Dugaan Penghasutan dan Tindakan Hukum
Polda Jatim telah menetapkan Paul sebagai tersangka kasus penghasutan yang dituduhkan terkait dengan aksi demonstrasi yang berujung kericuhan di Kediri, pada 30 Agustus lalu. Penetapan tersangka ini mengikuti gelar perkara yang dilakukan oleh penyidik Ditreskrimum sehari sebelum penangkapan.

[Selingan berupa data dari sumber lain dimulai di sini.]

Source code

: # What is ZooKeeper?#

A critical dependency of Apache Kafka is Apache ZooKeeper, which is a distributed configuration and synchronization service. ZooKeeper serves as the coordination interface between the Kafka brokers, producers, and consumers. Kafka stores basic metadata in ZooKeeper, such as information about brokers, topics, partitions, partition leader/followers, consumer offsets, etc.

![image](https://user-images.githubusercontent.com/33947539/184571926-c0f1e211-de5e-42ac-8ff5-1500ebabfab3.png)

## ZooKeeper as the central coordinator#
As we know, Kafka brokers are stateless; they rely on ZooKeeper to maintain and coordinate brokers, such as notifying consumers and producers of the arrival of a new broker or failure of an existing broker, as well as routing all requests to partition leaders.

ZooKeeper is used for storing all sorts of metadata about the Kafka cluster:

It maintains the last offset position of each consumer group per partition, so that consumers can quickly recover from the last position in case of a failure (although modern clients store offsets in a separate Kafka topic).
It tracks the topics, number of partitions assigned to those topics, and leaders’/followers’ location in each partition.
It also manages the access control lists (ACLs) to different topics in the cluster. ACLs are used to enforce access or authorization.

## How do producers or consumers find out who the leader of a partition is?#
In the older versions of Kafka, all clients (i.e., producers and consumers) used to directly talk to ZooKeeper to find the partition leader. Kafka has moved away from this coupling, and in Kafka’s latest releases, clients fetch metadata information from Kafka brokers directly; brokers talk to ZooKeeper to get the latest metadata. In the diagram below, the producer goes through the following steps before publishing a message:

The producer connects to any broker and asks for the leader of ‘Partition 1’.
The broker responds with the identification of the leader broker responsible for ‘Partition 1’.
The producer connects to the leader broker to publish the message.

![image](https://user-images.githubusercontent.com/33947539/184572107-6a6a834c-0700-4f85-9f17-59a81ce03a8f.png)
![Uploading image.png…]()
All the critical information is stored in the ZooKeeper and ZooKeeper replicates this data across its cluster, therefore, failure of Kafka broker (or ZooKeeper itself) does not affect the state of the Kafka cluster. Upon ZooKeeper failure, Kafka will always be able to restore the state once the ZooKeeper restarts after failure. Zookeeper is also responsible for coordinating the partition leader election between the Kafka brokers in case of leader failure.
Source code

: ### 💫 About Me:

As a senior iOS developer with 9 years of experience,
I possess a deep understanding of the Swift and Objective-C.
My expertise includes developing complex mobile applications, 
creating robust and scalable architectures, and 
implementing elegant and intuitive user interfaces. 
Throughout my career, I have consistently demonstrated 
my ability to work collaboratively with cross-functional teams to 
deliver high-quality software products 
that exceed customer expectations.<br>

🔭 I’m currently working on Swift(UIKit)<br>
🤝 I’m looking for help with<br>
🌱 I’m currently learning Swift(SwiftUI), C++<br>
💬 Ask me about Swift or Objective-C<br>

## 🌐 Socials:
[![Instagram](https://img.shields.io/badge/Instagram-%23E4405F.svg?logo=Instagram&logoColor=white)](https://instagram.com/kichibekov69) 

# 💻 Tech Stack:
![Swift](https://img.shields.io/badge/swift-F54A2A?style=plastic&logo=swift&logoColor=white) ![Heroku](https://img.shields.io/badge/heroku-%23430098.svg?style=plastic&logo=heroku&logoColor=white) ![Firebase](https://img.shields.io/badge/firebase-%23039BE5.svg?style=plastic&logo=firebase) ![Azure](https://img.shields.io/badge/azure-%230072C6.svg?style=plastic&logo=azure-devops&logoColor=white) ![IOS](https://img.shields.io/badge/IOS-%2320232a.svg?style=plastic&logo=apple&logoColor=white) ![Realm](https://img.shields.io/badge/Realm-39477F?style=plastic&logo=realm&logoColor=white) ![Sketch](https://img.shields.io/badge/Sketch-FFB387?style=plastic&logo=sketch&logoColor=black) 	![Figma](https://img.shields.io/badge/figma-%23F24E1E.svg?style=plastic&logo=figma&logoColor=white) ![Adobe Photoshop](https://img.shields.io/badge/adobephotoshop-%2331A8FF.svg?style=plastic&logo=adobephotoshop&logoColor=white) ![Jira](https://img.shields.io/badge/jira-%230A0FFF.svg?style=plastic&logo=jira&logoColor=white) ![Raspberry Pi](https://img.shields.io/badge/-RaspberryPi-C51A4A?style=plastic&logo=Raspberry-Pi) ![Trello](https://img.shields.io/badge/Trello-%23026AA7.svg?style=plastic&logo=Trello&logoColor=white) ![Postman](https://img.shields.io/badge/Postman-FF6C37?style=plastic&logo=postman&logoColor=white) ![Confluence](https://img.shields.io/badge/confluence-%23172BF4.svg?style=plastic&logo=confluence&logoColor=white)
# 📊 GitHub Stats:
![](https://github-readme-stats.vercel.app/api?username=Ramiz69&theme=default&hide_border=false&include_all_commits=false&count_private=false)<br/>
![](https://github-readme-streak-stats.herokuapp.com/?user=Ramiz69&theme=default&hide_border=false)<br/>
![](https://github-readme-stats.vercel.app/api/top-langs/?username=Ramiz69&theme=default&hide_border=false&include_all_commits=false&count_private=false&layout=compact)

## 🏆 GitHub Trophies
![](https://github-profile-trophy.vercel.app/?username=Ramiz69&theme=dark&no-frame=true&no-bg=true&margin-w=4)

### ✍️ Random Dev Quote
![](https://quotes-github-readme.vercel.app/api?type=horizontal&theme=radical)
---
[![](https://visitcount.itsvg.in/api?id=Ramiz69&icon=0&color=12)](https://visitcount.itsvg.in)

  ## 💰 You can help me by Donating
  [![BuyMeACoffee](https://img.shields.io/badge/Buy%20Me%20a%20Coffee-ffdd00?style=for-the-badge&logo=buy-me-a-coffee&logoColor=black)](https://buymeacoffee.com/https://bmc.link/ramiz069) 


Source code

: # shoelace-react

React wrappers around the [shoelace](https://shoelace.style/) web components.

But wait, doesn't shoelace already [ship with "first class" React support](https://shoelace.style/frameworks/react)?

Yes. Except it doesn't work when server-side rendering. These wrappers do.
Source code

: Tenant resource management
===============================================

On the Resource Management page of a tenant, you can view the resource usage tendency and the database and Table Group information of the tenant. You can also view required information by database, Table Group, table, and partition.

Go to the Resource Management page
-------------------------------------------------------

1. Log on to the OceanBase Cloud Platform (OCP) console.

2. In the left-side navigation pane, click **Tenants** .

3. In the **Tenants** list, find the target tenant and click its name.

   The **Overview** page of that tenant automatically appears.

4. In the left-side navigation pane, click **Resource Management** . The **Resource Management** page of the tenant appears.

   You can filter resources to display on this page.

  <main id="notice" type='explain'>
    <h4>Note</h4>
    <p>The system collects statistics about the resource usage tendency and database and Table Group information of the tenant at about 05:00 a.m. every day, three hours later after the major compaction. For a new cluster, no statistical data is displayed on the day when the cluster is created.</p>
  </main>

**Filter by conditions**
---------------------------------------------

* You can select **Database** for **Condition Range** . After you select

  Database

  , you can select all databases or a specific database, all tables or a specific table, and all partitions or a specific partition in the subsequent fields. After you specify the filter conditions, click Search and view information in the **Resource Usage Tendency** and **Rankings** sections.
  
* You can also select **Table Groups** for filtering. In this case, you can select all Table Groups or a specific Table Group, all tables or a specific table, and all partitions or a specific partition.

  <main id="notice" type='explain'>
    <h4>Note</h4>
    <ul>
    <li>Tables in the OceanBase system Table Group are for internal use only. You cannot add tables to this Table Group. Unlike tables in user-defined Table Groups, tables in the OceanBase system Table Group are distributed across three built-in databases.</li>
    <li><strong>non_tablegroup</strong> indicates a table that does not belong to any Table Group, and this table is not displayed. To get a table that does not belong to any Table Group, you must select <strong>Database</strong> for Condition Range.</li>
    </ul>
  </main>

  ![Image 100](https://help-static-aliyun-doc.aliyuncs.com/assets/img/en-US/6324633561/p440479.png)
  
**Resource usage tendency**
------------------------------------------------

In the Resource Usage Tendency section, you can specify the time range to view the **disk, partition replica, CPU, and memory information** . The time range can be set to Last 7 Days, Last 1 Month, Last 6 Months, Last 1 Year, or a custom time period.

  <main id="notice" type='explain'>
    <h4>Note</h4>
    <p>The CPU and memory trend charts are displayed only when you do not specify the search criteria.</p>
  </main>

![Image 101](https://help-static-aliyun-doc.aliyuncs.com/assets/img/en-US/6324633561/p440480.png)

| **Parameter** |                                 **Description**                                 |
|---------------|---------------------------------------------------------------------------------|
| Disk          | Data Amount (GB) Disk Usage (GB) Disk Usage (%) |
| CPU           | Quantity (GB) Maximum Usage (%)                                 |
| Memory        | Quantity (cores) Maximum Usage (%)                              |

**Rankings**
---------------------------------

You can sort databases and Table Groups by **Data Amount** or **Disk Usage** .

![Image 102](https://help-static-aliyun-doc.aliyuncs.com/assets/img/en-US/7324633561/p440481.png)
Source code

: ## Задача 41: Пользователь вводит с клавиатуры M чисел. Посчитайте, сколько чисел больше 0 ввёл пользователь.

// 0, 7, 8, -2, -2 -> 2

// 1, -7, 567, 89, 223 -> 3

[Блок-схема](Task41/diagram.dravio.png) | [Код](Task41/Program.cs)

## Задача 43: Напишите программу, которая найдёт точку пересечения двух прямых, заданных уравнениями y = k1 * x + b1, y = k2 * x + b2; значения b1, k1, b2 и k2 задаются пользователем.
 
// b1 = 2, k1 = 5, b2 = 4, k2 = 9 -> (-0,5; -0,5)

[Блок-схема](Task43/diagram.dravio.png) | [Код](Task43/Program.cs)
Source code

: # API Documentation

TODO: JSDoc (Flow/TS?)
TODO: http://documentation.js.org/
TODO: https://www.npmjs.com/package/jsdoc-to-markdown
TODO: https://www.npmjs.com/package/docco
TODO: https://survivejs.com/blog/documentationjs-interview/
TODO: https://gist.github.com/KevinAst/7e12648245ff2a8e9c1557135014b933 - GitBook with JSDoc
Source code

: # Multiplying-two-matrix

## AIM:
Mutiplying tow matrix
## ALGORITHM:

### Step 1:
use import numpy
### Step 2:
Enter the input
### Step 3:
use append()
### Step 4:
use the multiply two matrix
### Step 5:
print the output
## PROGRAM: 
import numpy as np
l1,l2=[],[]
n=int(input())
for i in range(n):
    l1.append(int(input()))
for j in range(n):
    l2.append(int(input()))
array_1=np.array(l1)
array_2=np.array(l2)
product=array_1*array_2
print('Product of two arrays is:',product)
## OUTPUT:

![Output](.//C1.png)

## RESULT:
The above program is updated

Jules menegaskan bahwa tindakan penangkapan dilakukan untuk kepentingan penyidikan dan untuk menjaga agar Paul tidak menghilangkan barang bukti penting. “Ini bertujuan untuk menjaga keutuhan proses pembuktian,” kata Jules.
Pasal yang digunakan untuk menjerat Paul merupakan kombinasi dari beberapa pasal dalam Kitab Undang-Undang Hukum Pidana (KUHP), termasuk Pasal 160, Pasal 187, dan Pasal 170. Hal ini menunjukkan kompleksitas kasus yang dihadapi oleh Paul.
Kritik dari Lembaga Bantuan Hukum
Direktur LBH Surabaya, Habibus Shalihin, mengkritik penangkapan yang terjadi, dengan mengatakan bahwa proses hukum yang diambil tidak sesuai dengan prosedur. Dia menjelaskan bahwa Paul tidak pernah menerima pemanggilan sebelumnya, yang merupakan salah satu haknya dalam proses hukum.
Menurut Habibus, penangkapan Paul dilakukan berdasarkan laporan yang dibuat oleh anggota Polri tanpa adanya laporan dari masyarakat, yang dikenal dengan istilah Laporan Polisi Model A. Ini menjadi sorotan karena dianggap tidak memenuhi syarat administratif yang berlaku.
“Penangkapan ini seharusnya membutuhkan dua alat bukti,” tegas Habibus, menekankan bahwa Paul tidak mendapatkan informasi yang jelas mengenai statusnya. Hal ini menunjukkan adanya ketidakberesan dalam proses hukum yang dijalani oleh aktivis tersebut.
Pelanggaran Hukum dan Proses Ketidakadilan
Habibus menambahkan bahwa penetapan tersangka harus didasarkan pada dua alat bukti yang sah dan pemanggilan sebagai saksi terlebih dahulu. “Dalam kasus ini, tidak ada prosedur yang dilalui dengan benar,” imbuhnya.
Keputusan aparat untuk menangkap Paul tanpa pemanggilan dan proses yang semestinya dicurigai sebagai bentuk pelanggaran hukum acara. LBH Surabaya menganggap tindakan tersebut menyalahi prinsip-prinsip keadilan yang seharusnya dipegang teguh oleh pihak berwenang.
“Setiap individu berhak atas perlindungan hukum dan prosedur yang adil, dan situasi yang terjadi pada Paul sangat meragukan,” ungkap Habibus. Penangkapan ini tidak hanya memicu reaksi dari keluarga dan pendukung Paul, tetapi juga menimbulkan pertanyaan lebih luas tentang penegakan hukum di Indonesia.